Clarence Alcott

Profile
- Position: End

Personal information
- Born: August 9, 1886
- Died: October 23, 1957 (aged 71)

Career information
- College: Yale University

Awards and highlights
- National champion (1907); Consensus All-American (1907); Second-team All-American (1906);

= Clarence Alcott =

American football player, coach, and banker (1886–1957)

Clarence F. Alcott (August 9, 1886 - October 23, 1957) was an American football player, coach and investment banker. He was selected as an All-American end in both 1906 and 1907.

Alcott attended University School in Cleveland, Ohio where he was a prep standout before attending Yale University, where he played at the end position from 1905 to 1907. During the 1906 and 1907 seasons, the first in which the forward pass was legal, Alcott developed a reputation as one of the sport's best pass receivers. In 1916, The New York Times wrote that he "was one of Yale's most spectacular ends, especially in handling the forward pass."

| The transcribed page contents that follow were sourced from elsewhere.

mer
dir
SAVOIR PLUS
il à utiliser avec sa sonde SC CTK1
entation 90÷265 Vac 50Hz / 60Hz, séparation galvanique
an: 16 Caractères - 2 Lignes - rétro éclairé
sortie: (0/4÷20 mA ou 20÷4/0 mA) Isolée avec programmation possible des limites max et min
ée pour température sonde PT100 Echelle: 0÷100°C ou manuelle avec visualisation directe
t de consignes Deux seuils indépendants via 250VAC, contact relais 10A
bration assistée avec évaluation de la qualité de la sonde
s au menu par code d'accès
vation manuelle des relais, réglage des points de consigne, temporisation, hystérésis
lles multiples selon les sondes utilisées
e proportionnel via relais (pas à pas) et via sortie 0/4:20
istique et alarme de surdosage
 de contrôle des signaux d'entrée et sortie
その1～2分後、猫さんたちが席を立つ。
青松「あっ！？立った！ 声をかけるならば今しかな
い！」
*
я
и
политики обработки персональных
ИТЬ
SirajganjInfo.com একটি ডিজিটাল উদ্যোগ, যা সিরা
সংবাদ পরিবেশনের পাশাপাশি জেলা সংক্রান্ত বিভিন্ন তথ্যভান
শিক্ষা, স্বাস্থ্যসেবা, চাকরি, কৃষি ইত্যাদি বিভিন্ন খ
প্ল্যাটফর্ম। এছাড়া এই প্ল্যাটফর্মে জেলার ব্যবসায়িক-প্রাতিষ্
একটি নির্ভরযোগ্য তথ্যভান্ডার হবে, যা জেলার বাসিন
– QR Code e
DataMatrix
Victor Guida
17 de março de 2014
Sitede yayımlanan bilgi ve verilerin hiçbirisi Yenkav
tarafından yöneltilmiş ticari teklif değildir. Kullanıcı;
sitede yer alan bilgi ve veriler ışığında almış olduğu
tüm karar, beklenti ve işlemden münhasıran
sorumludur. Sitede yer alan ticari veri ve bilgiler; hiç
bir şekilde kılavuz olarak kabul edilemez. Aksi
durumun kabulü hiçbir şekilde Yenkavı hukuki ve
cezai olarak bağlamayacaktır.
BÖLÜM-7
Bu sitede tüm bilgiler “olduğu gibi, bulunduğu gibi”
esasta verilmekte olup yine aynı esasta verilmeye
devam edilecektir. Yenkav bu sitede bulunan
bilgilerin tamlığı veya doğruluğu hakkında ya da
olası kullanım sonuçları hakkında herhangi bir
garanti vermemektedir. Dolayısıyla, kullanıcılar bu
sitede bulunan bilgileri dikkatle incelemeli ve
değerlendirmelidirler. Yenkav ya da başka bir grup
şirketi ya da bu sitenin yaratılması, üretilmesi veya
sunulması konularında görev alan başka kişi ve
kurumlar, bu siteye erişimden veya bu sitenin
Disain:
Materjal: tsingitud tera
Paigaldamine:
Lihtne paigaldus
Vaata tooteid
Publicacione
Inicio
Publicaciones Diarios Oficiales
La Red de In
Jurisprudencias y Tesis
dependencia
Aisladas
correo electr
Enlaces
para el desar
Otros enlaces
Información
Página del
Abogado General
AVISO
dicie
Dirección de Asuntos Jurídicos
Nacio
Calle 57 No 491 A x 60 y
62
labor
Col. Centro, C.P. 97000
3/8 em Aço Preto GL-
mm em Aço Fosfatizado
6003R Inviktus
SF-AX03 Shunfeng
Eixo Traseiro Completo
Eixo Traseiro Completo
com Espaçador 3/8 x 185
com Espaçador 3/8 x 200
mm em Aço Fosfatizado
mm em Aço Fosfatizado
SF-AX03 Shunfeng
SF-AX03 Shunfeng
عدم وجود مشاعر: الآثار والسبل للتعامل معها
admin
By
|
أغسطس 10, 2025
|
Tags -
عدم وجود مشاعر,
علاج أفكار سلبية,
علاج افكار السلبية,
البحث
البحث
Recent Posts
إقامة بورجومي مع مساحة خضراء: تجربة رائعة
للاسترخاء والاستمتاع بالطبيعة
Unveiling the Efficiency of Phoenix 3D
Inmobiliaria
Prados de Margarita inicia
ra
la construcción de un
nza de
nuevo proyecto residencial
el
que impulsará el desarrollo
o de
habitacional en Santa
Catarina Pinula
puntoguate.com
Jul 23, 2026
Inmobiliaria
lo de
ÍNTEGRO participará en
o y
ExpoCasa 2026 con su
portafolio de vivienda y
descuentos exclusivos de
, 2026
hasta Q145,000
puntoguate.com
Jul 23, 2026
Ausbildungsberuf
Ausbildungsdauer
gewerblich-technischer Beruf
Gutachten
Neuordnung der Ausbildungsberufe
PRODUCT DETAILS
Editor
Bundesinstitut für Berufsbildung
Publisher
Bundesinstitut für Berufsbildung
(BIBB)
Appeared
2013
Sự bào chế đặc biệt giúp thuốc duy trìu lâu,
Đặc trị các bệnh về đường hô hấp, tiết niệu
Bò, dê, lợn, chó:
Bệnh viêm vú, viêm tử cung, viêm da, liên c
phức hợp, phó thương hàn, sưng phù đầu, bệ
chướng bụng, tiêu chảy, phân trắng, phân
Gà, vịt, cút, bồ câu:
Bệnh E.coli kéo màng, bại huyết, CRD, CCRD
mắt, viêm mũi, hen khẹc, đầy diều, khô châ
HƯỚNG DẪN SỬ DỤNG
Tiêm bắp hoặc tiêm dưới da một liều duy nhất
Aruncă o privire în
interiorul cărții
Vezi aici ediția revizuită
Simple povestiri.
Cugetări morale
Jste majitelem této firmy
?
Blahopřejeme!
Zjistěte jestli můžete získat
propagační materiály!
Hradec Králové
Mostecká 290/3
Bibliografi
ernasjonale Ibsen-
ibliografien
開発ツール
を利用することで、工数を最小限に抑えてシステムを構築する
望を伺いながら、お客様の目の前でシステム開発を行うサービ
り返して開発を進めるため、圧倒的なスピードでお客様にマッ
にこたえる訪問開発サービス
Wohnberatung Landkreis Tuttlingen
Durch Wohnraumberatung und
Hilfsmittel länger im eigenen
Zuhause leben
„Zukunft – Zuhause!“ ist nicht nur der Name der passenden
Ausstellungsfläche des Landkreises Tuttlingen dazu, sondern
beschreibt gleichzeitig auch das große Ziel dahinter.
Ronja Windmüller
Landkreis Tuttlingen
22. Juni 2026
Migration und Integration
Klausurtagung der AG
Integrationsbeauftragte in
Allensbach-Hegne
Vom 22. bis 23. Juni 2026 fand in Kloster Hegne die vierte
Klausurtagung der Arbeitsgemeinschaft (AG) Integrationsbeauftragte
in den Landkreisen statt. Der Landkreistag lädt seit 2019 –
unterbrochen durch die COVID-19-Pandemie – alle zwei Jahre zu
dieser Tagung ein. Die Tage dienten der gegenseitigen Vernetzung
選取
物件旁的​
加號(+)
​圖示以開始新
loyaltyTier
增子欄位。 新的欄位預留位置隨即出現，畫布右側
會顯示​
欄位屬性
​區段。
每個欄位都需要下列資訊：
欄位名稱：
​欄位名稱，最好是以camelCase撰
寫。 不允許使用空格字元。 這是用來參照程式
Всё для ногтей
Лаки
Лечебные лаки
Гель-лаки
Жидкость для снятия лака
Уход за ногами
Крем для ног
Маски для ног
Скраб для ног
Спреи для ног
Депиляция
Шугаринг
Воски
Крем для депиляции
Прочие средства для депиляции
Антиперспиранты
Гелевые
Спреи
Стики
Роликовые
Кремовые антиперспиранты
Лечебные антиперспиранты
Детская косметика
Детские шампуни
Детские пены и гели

In Yale's 6-0 victory over Harvard in November 1906, Alcott scored the game's only points on a touchdown pass from Paul Veeder. Though it was neither the first nor the longest pass of the 1906 season, the Veeder-to-Alcott pass in the Harvard game was the most publicized pass in the first season of forward passing. Some publications refer to the touchdown pass from Veeder to Alcott in the 1906 Harvard game as the "first forward pass in a major game." In his book, "A Century of The Game: Yale-Harvard Is a Matter of Pride,' Al Morganti claimed that "the first significant use of the forward pass in a major game, a 20-yard gain on a Paul Veeder-to-Clarence Alcoft pass in The Game of 190." Writing in The Washington Post, Sally Jenkins called it one of the few significant forward passes thrown in the first season of the forward pass.

In fact, Eddie Cochems's 1906 St. Louis University team built its offense around the forward pass in 1906. One of the top football officials in the country, West Point's Lt. Horatio B. Hackett officiated at Harvard, Yale and St. Louis University games in 1906. After watching St. Louis play, Hackett told a reporter, "It was the most perfect exhibition... of the new rules ... that I have seen all season and much better than that of Yale and Harvard. St. Louis' style of pass differs entirely from that in use in the east. ... The St. Louis university players shoot the ball hard and accurately to the man who is to receive it ... The fast throw by St. Louis enables the receiving player to dodge the opposing players, and it struck me as being all but perfect."

At the end of the 1906 season, Alcott was selected as a second-team All-American by Caspar Whitney for Outing magazine In 1907, he was selected as a first-team All-American by Walter Camp in Collier's Weekly.

After graduating from Yale in 1908, Alcott served on Yale's football coaching staff from 1908 until at least 1919. He also served on Yale's Football Committee, responsible for setting football policy, starting in 1920.

Alcott later became an investment banker on Wall Street in New York. He retired in 1935 and died in October 1957.